> DIRECTIONS FOR THIS TASK
From the sermon below, write out word for word the passage that opens with the words containing "So, last Sunday, as" and closes with "the sermon begins….)".

> DOCUMENT TEXT
○ ○ ○

So, last Sunday, as I greeted folks, many of whom I remembered, and as I sat up front, glancing around the church sanctuary, I was struck by those who weren’t there who I remembered: Mary Bell, Charlie Reynolds, Lois Shimon, Marihonor Widmayer, Harry Henderson, Jack & Betty Case, George & Midge Mack, Bill Lowery and on and on…
Even more striking though- (and more to the point for today) is the welcome I received from so many folks… “It is so wonderful to have you back!”, “I’m so glad you’re here!”, “Welcome back to where you belong!”, (and so on…)
Putting these two notions together; missing folks, aware that they were indeed looking down upon us all from the gaze of heaven, combined with the welcome I received, caused me to share with them, pretty spontaneously, what I’m about to share with you now. (Now the sermon begins….)
Of all the sounds of salvation we hear in our lives, and there are many; perhaps the most common, and maybe the most important word we hear is ‘welcome!”
It is an opening invitation to belong, to take your rightful place, made just for you; to fit right in, to be at home, to be safe, sound and secure; whole, wanted. In the right context, a proper welcome might be rightly understood as a ‘quick dose of heaven.’
What I mean by that, is if, from that brief experience I had last weekend, that feeling of being REALLY welcomed, is anything remotely close to what heaven is all about, – where our loved ones dwell, where God is truly sovereign and evil has been banished, then what a wonderful thing it is! It is a great thing to celebrate, to sing about, to give thanks for, and to pray and live toward, too!
If the church is in any measure an outpost of heaven, and I definitely believe it is, then we have a special calling to be as welcoming as we can to all of God’s people; to extend the fundamental sounds of salvation, beginning with our welcome, to as many as enter our doors- and then to take that same welcome with us as we go, in Jesus’ name.
Sometimes, it’s just a matter of catching the right tune to have it all ‘click.’
Here’s a little story that can speak to this situation, that fits just right on a day like this…. There was a certain church deacon who was to an extraordinary degree a person of prayer, generosity, kindness and sincerity; a person carried away by an awareness of the Holy Spirit and the gift of peace. Once asked how that blessed state had been attained, the answer was somewhat hard to explain. “Looking back,” the faithful Deacon said, “my impression is that for many, many years I was carrying some sort of song within my heart, but I didn’t know it at the time. It was like a deep water spring, but covered by a large, flat stone. Then at a certain moment a song about Jesus arrived in my life and carried the stone away. I knew all the words to the song; I knew the script, but I had never caught the tune before. Once I caught it, it has never stopped. The spring started to flow and has been flowing ever since. My life is a song; of praise and thanks; sometimes there’s sadness and pain and my song is a little slower and softer, but gradually, it comes back, just as strong as ever, and carries me in my living faithfully as I can.”

○ ○ ○

> PROVIDED INFORMATION
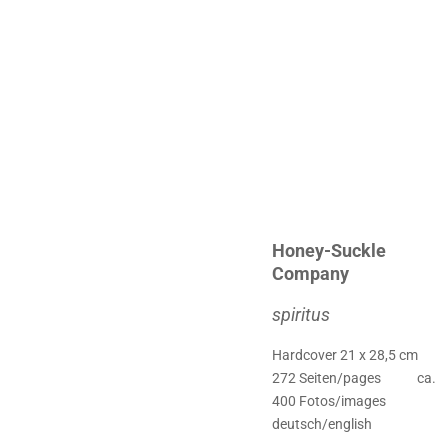
Honey-Suckle
Company
spiritus
Hardcover
21 x 28,5 cm
272
Seiten/pages
ca.
400
Fotos/images
deutsch/english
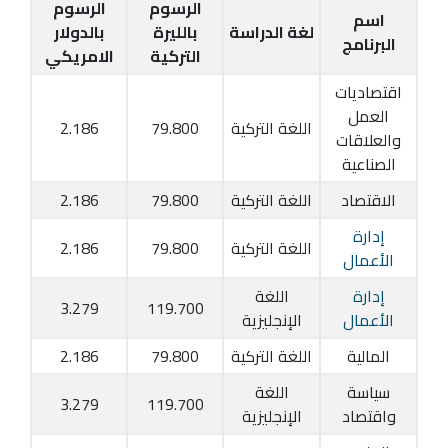
الرسوم
الرسوم
اسم
لغة الدراسة
بالليرة
بالدولار
البرنامج
التركية
الامريكي
اقتصاديات
العمل
اللغة التركية
79.800
2.186
والعلاقات
الصناعية
الاقتصاد
اللغة التركية
79.800
2.186
إدارة
اللغة التركية
79.800
2.186
الأعمال
إدارة
اللغة
3.279
119.700
الأعمال
الإنجليزية
المالية
اللغة التركية
79.800
2.186
سياسة
اللغة
3.279
119.700
واقتصاد
الإنجليزية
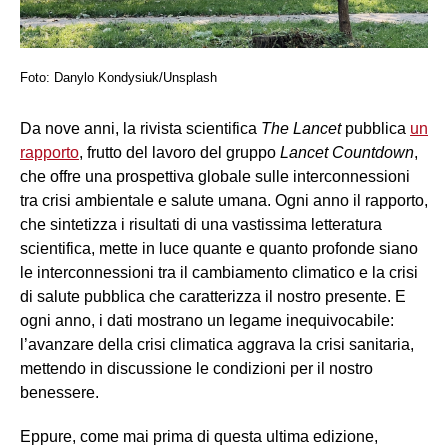
Foto: Danylo Kondysiuk/Unsplash
Da nove anni, la rivista scientifica
The Lancet
pubblica
un
rapporto
, frutto del lavoro del gruppo
Lancet Countdown
,
che offre una prospettiva globale sulle interconnessioni
tra crisi ambientale e salute umana. Ogni anno il rapporto,
che sintetizza i risultati di una vastissima letteratura
scientifica, mette in luce quante e quanto profonde siano
le interconnessioni tra il cambiamento climatico e la crisi
di salute pubblica che caratterizza il nostro presente. E
ogni anno, i dati mostrano un legame inequivocabile:
l’avanzare della crisi climatica aggrava la crisi sanitaria,
mettendo in discussione le condizioni per il nostro
benessere.
Eppure, come mai prima di questa ultima edizione,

○ ○ ○

> ANSWER TO THIS PROBLEM
So, last Sunday, as I greeted folks, many of whom I remembered, and as I sat up front, glancing around the church sanctuary, I was struck by those who weren’t there who I remembered: Mary Bell, Charlie Reynolds, Lois Shimon, Marihonor Widmayer, Harry Henderson, Jack & Betty Case, George & Midge Mack, Bill Lowery and on and on…
Even more striking though- (and more to the point for today) is the welcome I received from so many folks… “It is so wonderful to have you back!”, “I’m so glad you’re here!”, “Welcome back to where you belong!”, (and so on…)
Putting these two notions together; missing folks, aware that they were indeed looking down upon us all from the gaze of heaven, combined with the welcome I received, caused me to share with them, pretty spontaneously, what I’m about to share with you now. (Now the sermon begins….)